Janice Biala, born Schenehaia Tworkovsky in 1903, emigrated to New York in 1913 from Biała Podlaska, a small city in eastern Poland. She arrived with her mother and brother — who became the renowned artist Jack Tworkov — to join her father, who had a tailor shop on the Lower East Side, and older half siblings. Biala studied with Charles Hawthorne at the National Academy of Design, and Hawthorne introduced the two siblings to Provincetown, where they both studied and continued to visit throughout the 1920s. Biala also lived in Paris and traveled frequently with her partner, the writer Ford Madox Ford, until his death in 1939. She was active in New York and Paris until her death in 2000.

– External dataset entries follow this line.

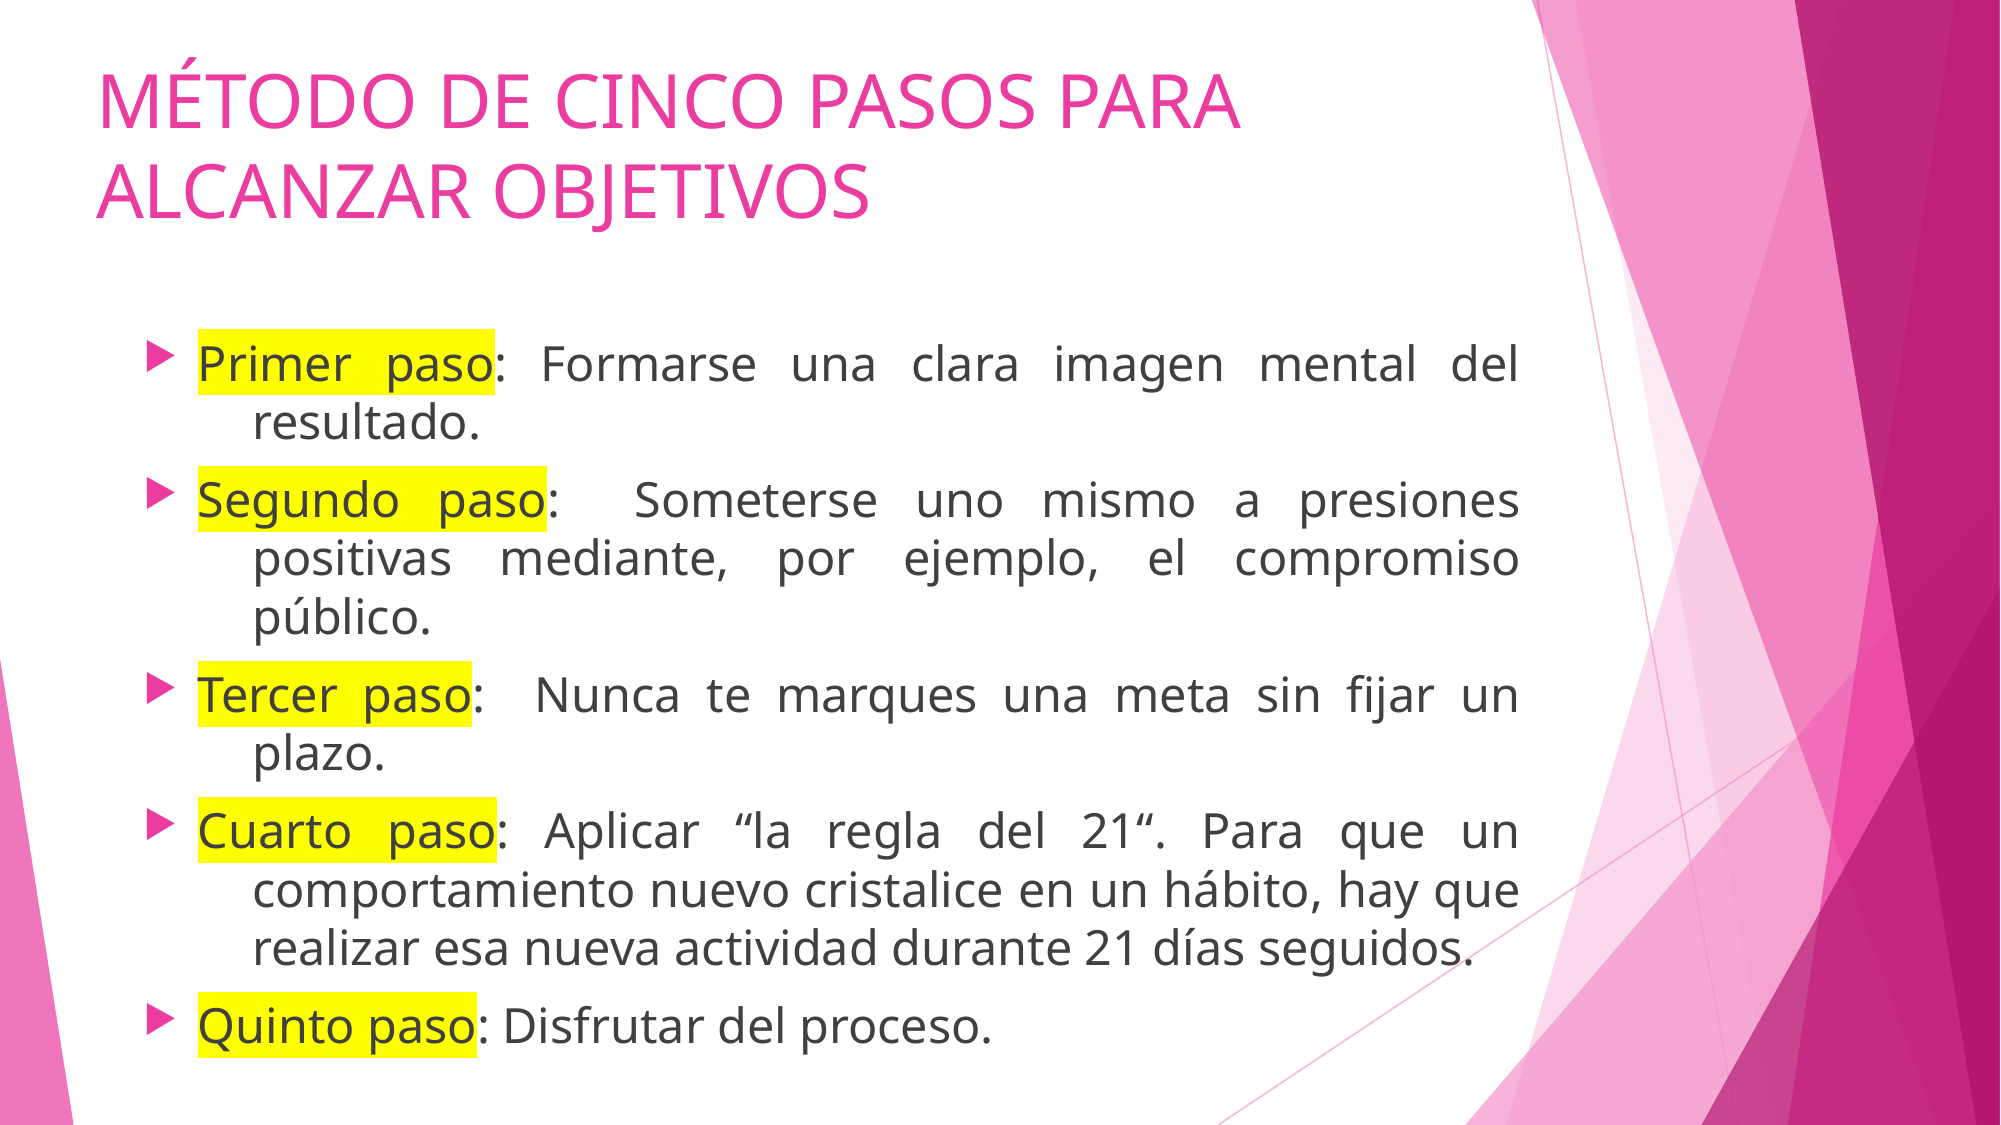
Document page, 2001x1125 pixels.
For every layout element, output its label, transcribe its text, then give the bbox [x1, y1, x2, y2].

list Primer paso: Formarse una clara imagen mental del resultado. Segundo paso: Someterse uno mismo a presiones positivas mediante, por ejemplo, el compromiso público. Tercer paso: Nunca te marques una meta sin fijar un plazo. Cuarto paso: Aplicar “la regla del 21“. Para que un comportamiento nuevo cristalice en un hábito, hay que realizar esa nueva actividad durante 21 días seguidos. Quinto paso: Disfrutar del proceso. [128, 325, 1539, 1125]
title MÉTODO DE CINCO PASOS PARA ALCANZAR OBJETIVOS [81, 46, 1586, 264]
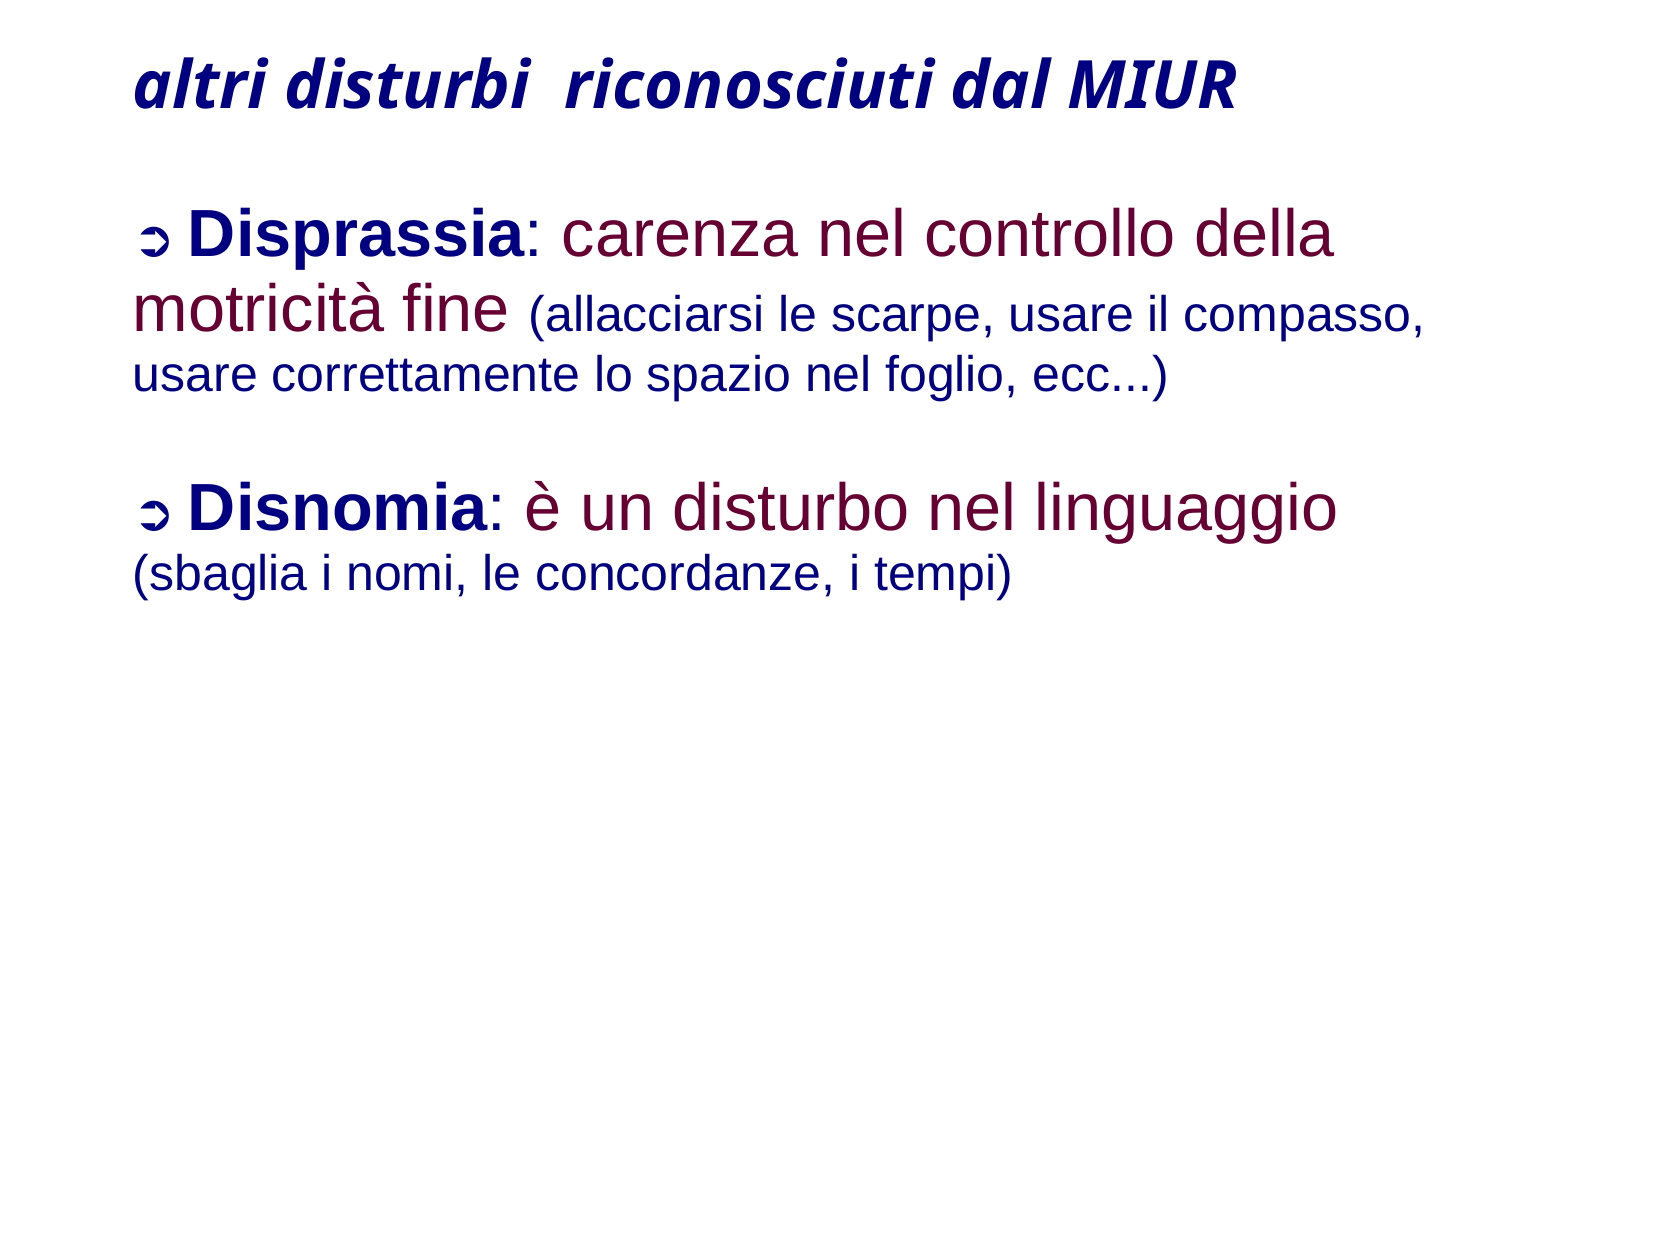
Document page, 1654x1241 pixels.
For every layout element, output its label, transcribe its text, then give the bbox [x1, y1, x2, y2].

text_box altri disturbi riconosciuti dal MIUR ➲ Disprassia: carenza nel controllo della motricità fine (allacciarsi le scarpe, usare il compasso, usare correttamente lo spazio nel foglio, ecc...) ➲ Disnomia: è un disturbo nel linguaggio (sbaglia i nomi, le concordanze, i tempi) [118, 29, 1550, 1182]
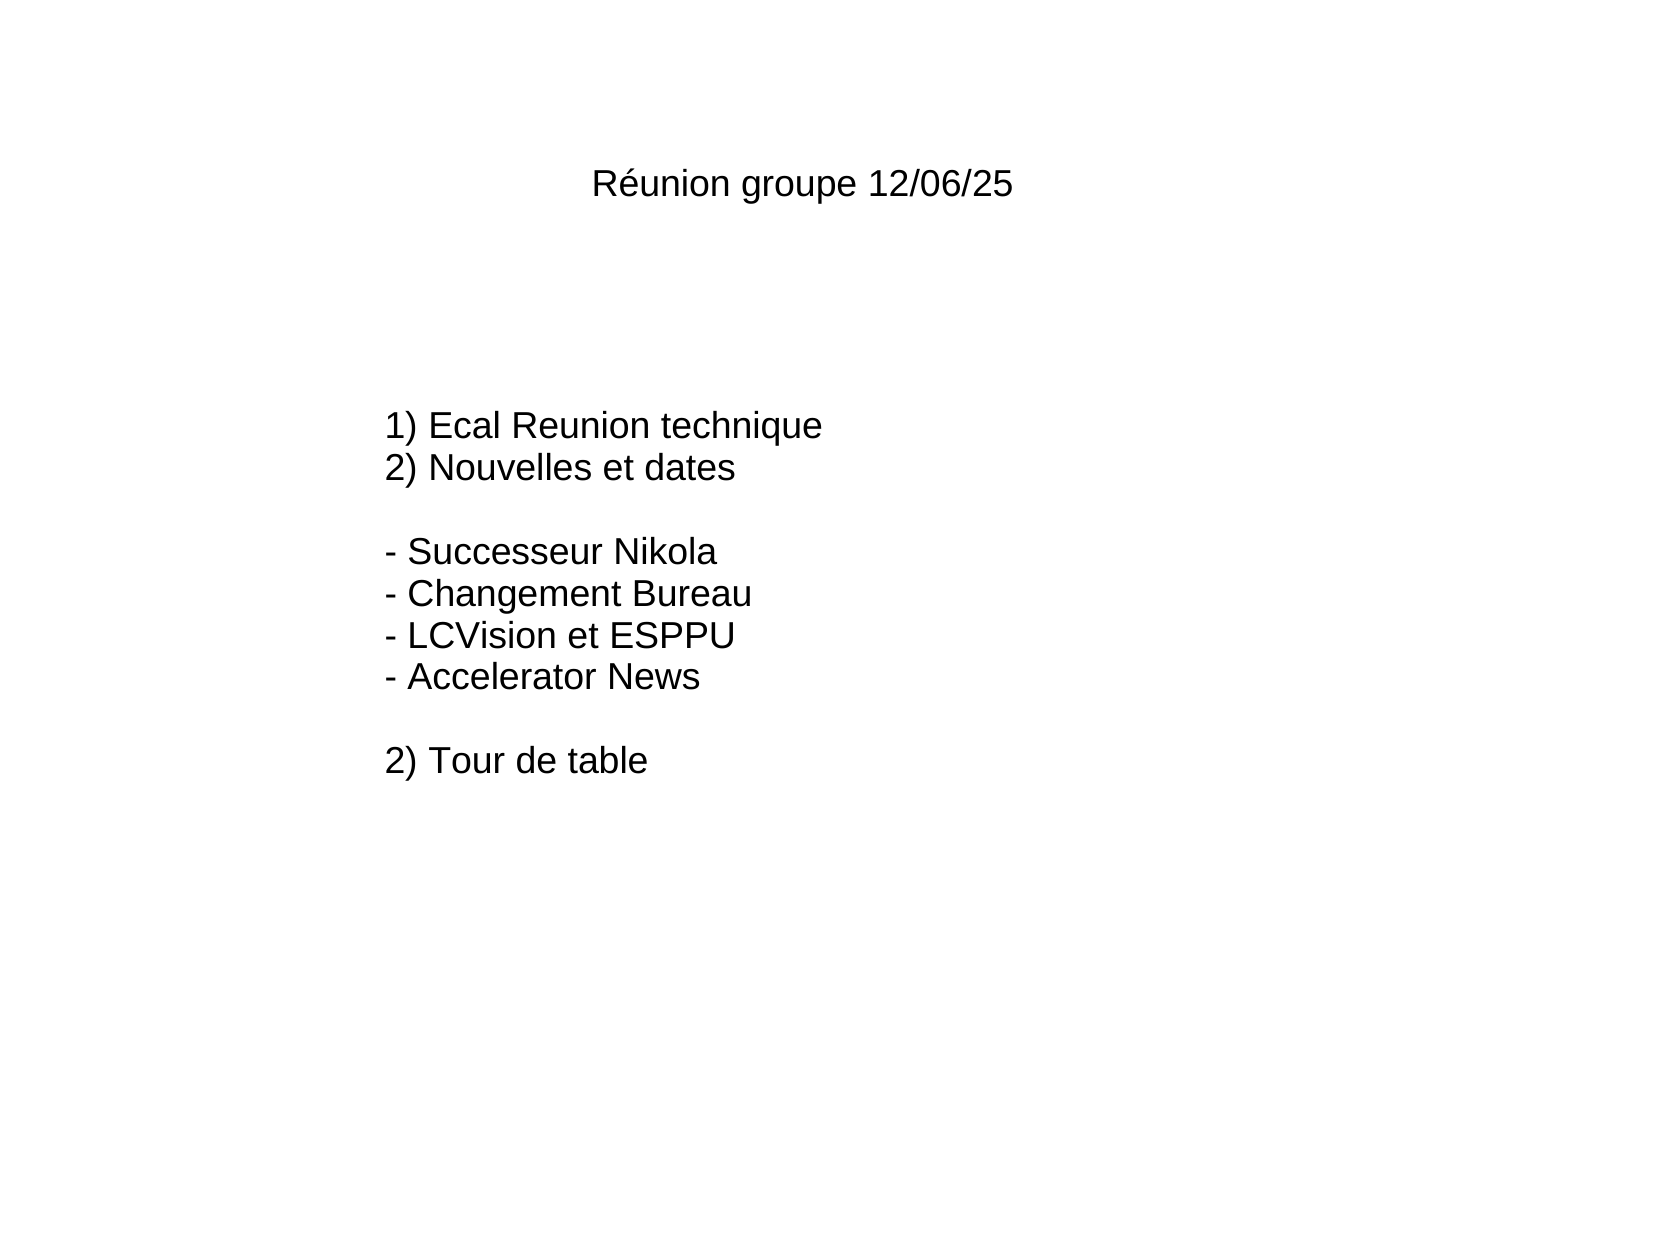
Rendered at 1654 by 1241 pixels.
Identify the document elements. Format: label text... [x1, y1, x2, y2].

“I first saw her work at Tibor de Nagy Gallery in New York about four or five years ago,” Hinton told me. “What’s remarkable about Biala is that she decided at the height of non-objective New York School painting to deal with realism. This was not necessarily a trend of the time.
“I like her painting View of the Bay, Provincetown a lot. It’s dreamlike, perhaps influenced by surrealism. She’s using this brown color as a veil to what’s outside. It’s an overlay of another space that makes for unconventional landscape painting. I think she was very much a free spirit, and it seems like there’s something subconscious going on in these works.
“The square lines of the brown window frame are freshly painted and not over-considered. They show how an edge is just about how a brush meets a surface. I think that she was conscious of the fact that if she kept it in this unfinished, informal state, the image would maintain a sort of freshness.
“There’s a playfulness in her process. We see a chair, but the chair also takes on this kind of abstraction. It’s a collage element — painted paper. The chair could be described as crude or childlike, but at the same time it meets the verticality of the windows and the piers in the distance. She was figuring out spatial relationships between what’s in the front, middle, and background.
“There’s also a very limited palette in her work. I’m interested in that in terms of my own process — limiting the palette in order to accentuate the most powerful statement. She was taking color field abstraction into image-based work. It wasn’t until Philip Guston did a series of image-based paintings in the 1970s — which at the time was very controversial — that imagery came into an abstract expressionist style of painting. She was ahead of her time.
“I think that she was giving herself permission to explore without worrying about the viewer. She doesn’t seem like she was self-conscious. To me, that would suggest that she was a strong, independent woman. A lot of us are still thriving in the kind of bohemian lifestyle that Brillinger and Biala experienced. I can feel that experience in the playfulness, passion, and confidence of their painting. I think they were truly doing what they wanted to be doing.”